My only previous experience with a motorcycle ended with me crashing into a trailer and opening a deep gash on my leg. That incident cost me a week in the hospital and about three months in a splint. I missed the last few weeks of my fourth grade year.
I wasn't going to let that stand in my way.
What did stand in my way was a lack of funds and an inability to save more than two dollars at any given time. My motorcycle dream was on hold.
While I was in the Navy I had subscriptions to a couple of motorcycle magazines. Every month I would devour the descriptions of the newest machines the motorcycle manufacturers offered. Each new model offered incremental improvements that rendered the previous model hopelessly obsolete. I could think of dozens of motorcycles I would like to own.
However, being somewhat intelligent I didn't want to buy the most powerful model for my first bike.
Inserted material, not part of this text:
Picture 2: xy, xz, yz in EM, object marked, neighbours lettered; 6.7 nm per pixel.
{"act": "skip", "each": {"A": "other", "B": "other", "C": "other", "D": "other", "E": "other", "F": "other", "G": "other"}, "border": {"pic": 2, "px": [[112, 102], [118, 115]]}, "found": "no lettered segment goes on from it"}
I wasn't going to be one of those knuckleheads riding a GSXR 1000 while wearing flip-flops and no helmet. I was going to do it right.
One day I was reading the magazine when I saw the Suzuki Bandit 400. This motorcycle touched something very deep within my soul. It was red. Its tiny four-cylinder motor wasn't hidden by plastic. It revved to 14000 rpm.
It looked awesome.
I'd saved a little money during the Gulf War. I returned to a father happy to have me home and willing to help me buy a motorcycle. We went to our local motorcycle dealer and exercised Pop's credit card. The next day I rode home on my new motorcycle.